Vaccini anti-influenzali, l'allarme dei medici di base: “Mancata consegna in molte zone del Trentino, da Apss un netto rifiuto a nuove scorte”
L'allarme arriva dal segretario di Smi del Trentino, Nicola Paoli: “Nonostante la programmazione messa in campo dai nostri professionisti, che si spendono ore al giorno appositamente per preparare liste, frigoriferi, dosaggi e iniettare vaccini, Apss ora ha deciso di chiudere i cordoni della borsa e non rifornirci ulteriormente”

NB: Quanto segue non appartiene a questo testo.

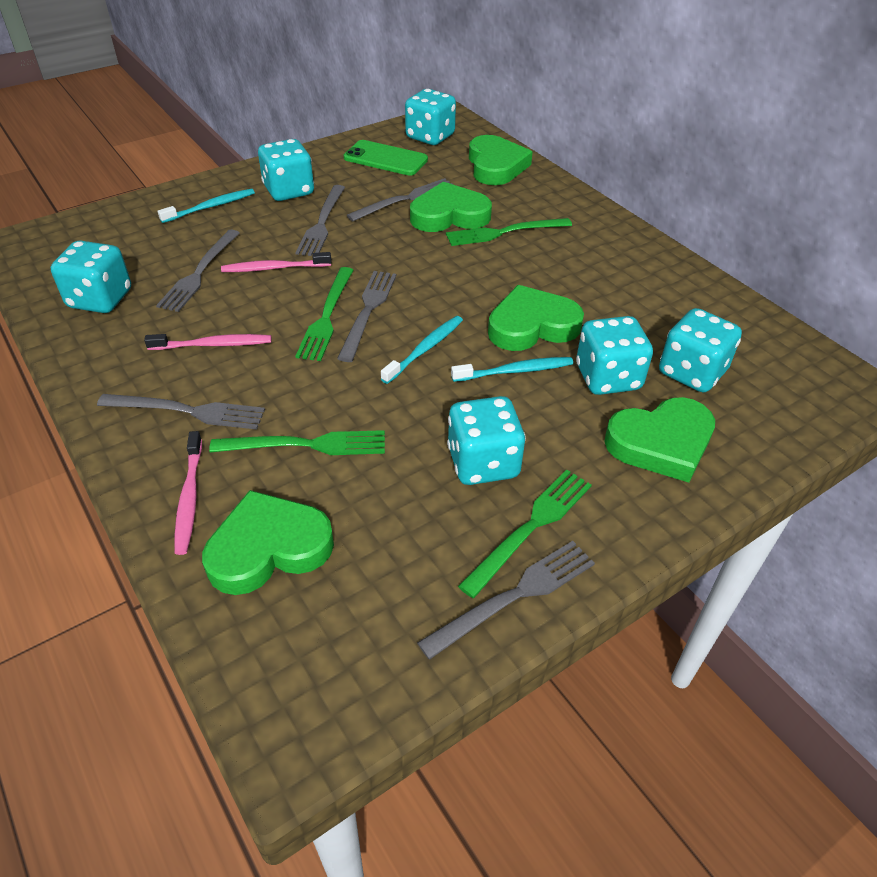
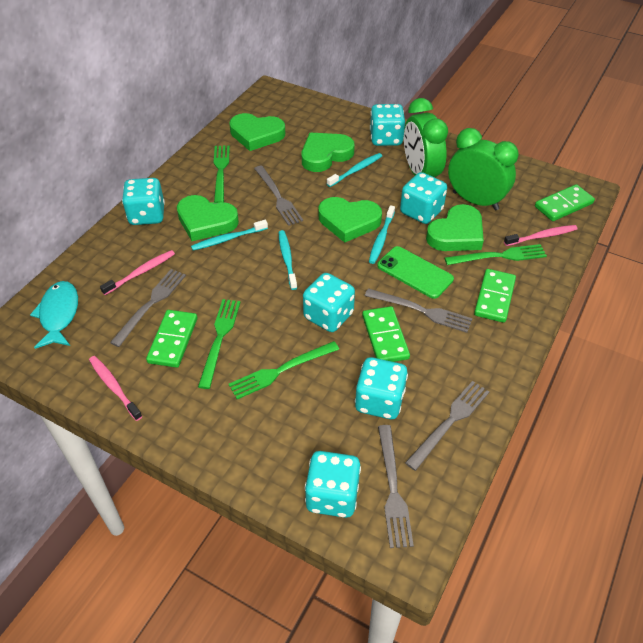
green clock: none = 0 -> [404,98,448,177] [448,128,519,210] = 2
green domino: none = 0 -> [146,310,197,368] [362,306,410,362] [474,269,516,323] [535,184,595,221] = 4
grey fork: [97,394,265,430] [156,230,240,312] [295,185,345,256] [337,271,396,362] [347,178,452,221] [417,541,595,660] = 6 -> [110,269,186,347] [254,165,303,226] [365,288,473,333] [378,425,414,548] [405,381,489,471] = 5
turquoise fish: none = 0 -> [30,281,78,349] = 1
turquoise toothbrush: [157,189,255,223] [381,316,463,384] [451,357,573,382] = 3 -> [191,220,268,251] [279,230,297,290] [327,153,382,187] [369,205,395,264] = 4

TRENTO. Vaccini anti-influenzali, da Smi l'allarme dei medici di base in Trentino: “In molte zone del Trentino, compresa Trento, i medici di medicina generale denunciano la mancata consegna di ulteriori dosi di vaccini anti-influenzali previsti inizialmente dal nostro accordo annuale per la campagna di prevenzione sui cittadini non auto-sufficienti, i pazienti oltre i 60 anni, i pazienti affetti da patologie croniche, le forze pubbliche, le donne in gravidanza e molte altre categorie che ce le richiedono incessantemente da un mese a questa parte”.

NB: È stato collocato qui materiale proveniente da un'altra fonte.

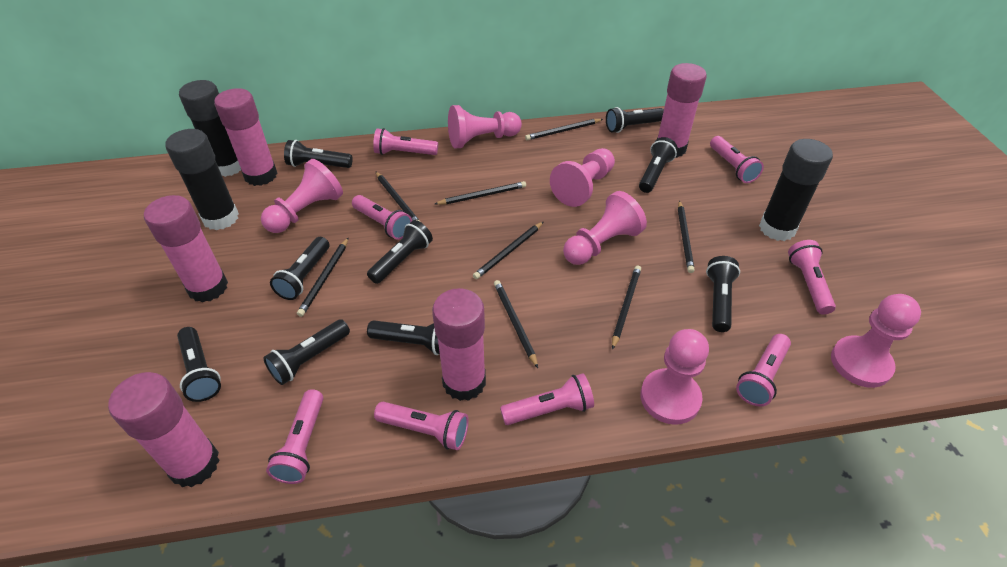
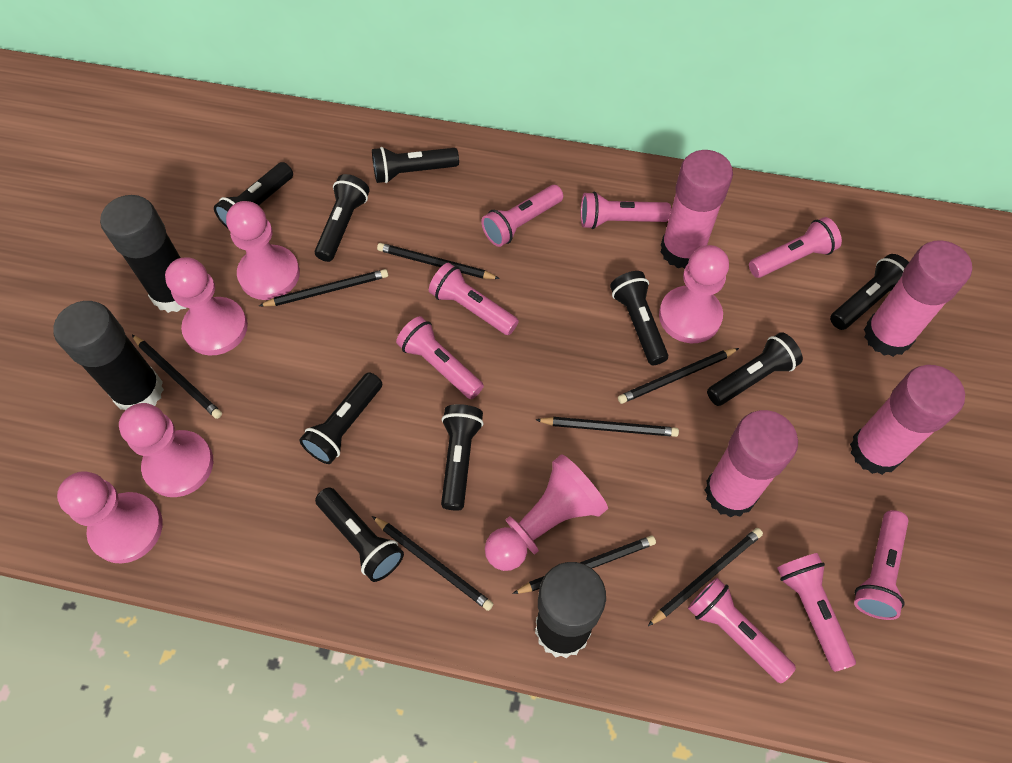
pink glue stick: [108,372,220,487] [144,195,228,302] [214,88,277,186] [432,288,486,401] [657,63,707,158] = 5 -> [661,150,733,268] [705,410,798,517] [850,365,965,475] [864,240,972,357] = 4

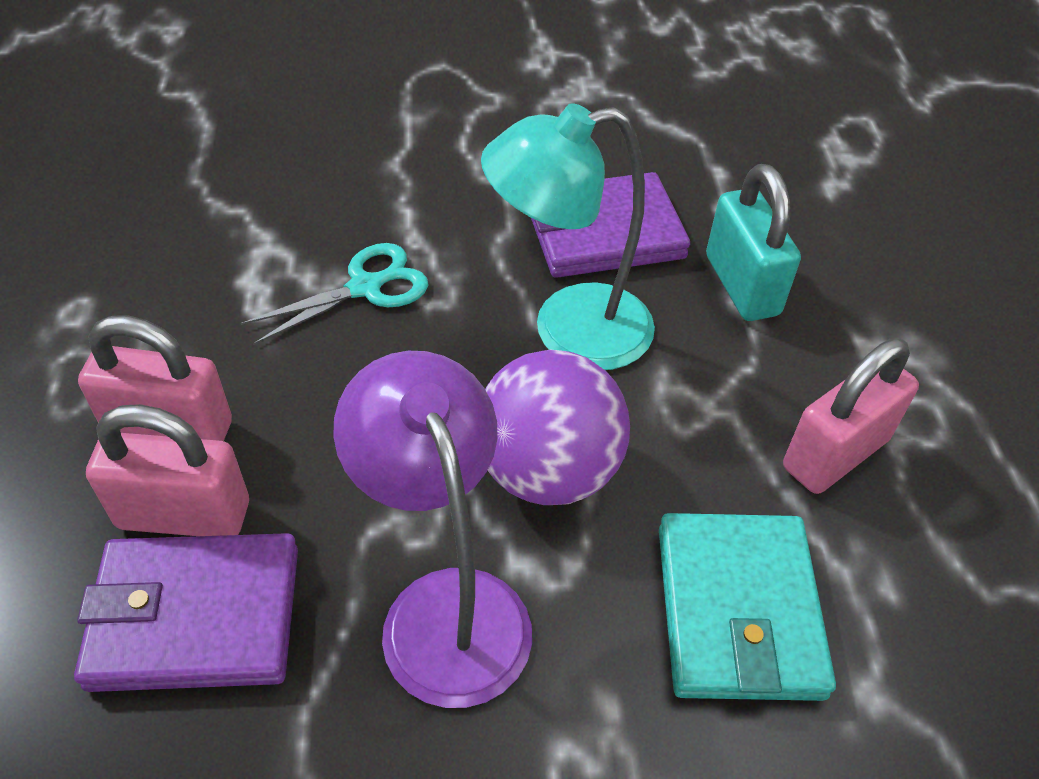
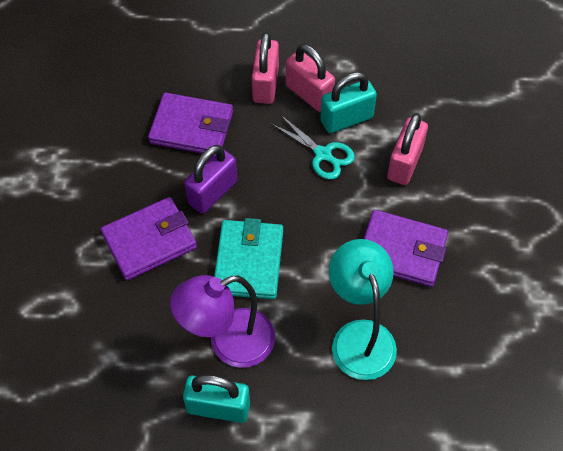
purple ball: [485,350,630,505] = 1 -> none = 0
purple padlock: none = 0 -> [184,145,237,214] = 1
purple wallet: [74,533,298,692] [531,172,690,278] = 2 -> [101,197,197,280] [148,93,233,154] [364,210,448,287] = 3
turquoise padlock: [706,164,801,321] = 1 -> [183,375,250,423] [320,72,377,133] = 2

A parlare è il segretario di Smi del Trentino, Nicola Paoli: “Nonostante la programmazione messa in campo dai nostri professionisti – dice – che si spendono ore al giorno appositamente per preparare liste, frigoriferi, dosaggi e iniettare vaccini, Apss ora ha deciso di chiudere i cordoni della borsa e non rifornirci ulteriormente”. Di fronte a questa situazione, dice il sindacato: “Abbiamo chiesto ad Apss di consegnare più scorte e ci è stato opposto un netto rifiuto, dichiarando che non ci sono più vaccini disponibili. Peccato che domani ci sarà addirittura, per tutti gli utenti, una giornata campale in Azienda, dove il personale dipendente effettuerà vaccinazioni a tutti coloro che lo richiederanno, scavalcando i progetti e gli accordi della medicina generale. Obbligando coloro che avevano programmato nei prossimi giorni di venire nei nostri ambulatori a riprogrammare le proprie necessità in altri luoghi”.

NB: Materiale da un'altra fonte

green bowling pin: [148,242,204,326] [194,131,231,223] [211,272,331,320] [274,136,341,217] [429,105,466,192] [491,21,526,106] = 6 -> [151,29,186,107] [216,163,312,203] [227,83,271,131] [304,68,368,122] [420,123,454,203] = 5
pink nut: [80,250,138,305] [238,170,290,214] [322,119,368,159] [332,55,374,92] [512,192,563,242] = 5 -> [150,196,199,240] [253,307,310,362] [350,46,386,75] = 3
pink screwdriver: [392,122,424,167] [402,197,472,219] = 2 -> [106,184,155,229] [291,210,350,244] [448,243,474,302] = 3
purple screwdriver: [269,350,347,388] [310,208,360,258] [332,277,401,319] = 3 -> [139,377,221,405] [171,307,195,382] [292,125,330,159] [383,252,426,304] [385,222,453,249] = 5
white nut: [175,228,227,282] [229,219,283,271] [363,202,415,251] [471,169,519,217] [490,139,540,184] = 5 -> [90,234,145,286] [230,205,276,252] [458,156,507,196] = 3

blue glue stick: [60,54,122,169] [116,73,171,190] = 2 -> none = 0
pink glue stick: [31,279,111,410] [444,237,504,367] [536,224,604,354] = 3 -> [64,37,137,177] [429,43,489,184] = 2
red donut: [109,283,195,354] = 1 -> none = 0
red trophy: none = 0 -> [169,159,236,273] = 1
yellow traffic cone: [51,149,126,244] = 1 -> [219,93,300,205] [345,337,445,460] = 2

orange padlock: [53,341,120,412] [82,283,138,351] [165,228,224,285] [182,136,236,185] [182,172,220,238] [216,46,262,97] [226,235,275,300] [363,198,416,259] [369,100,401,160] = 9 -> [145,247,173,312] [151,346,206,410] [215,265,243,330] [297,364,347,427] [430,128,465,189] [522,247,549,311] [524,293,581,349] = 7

“Non si va da nessuna parte – conclude Paoli – negando le scorte di vaccinazioni ai medici di medicina generale. Come non si va da nessuna parte non onorando i contratti firmati, i verbali concordati, le progettazioni inserite nell'accordo della medicina generale deliberato il 21 giugno 2024. Non inserendo un solo centesimo sul bilancio provinciale per il settore della medicina generale. Smi è in agitazione e vedremo di confermare i passi successivi, affiancando i dirigenti medici qualora il 20 novembre, in Trentino, decidessero di scioperare”.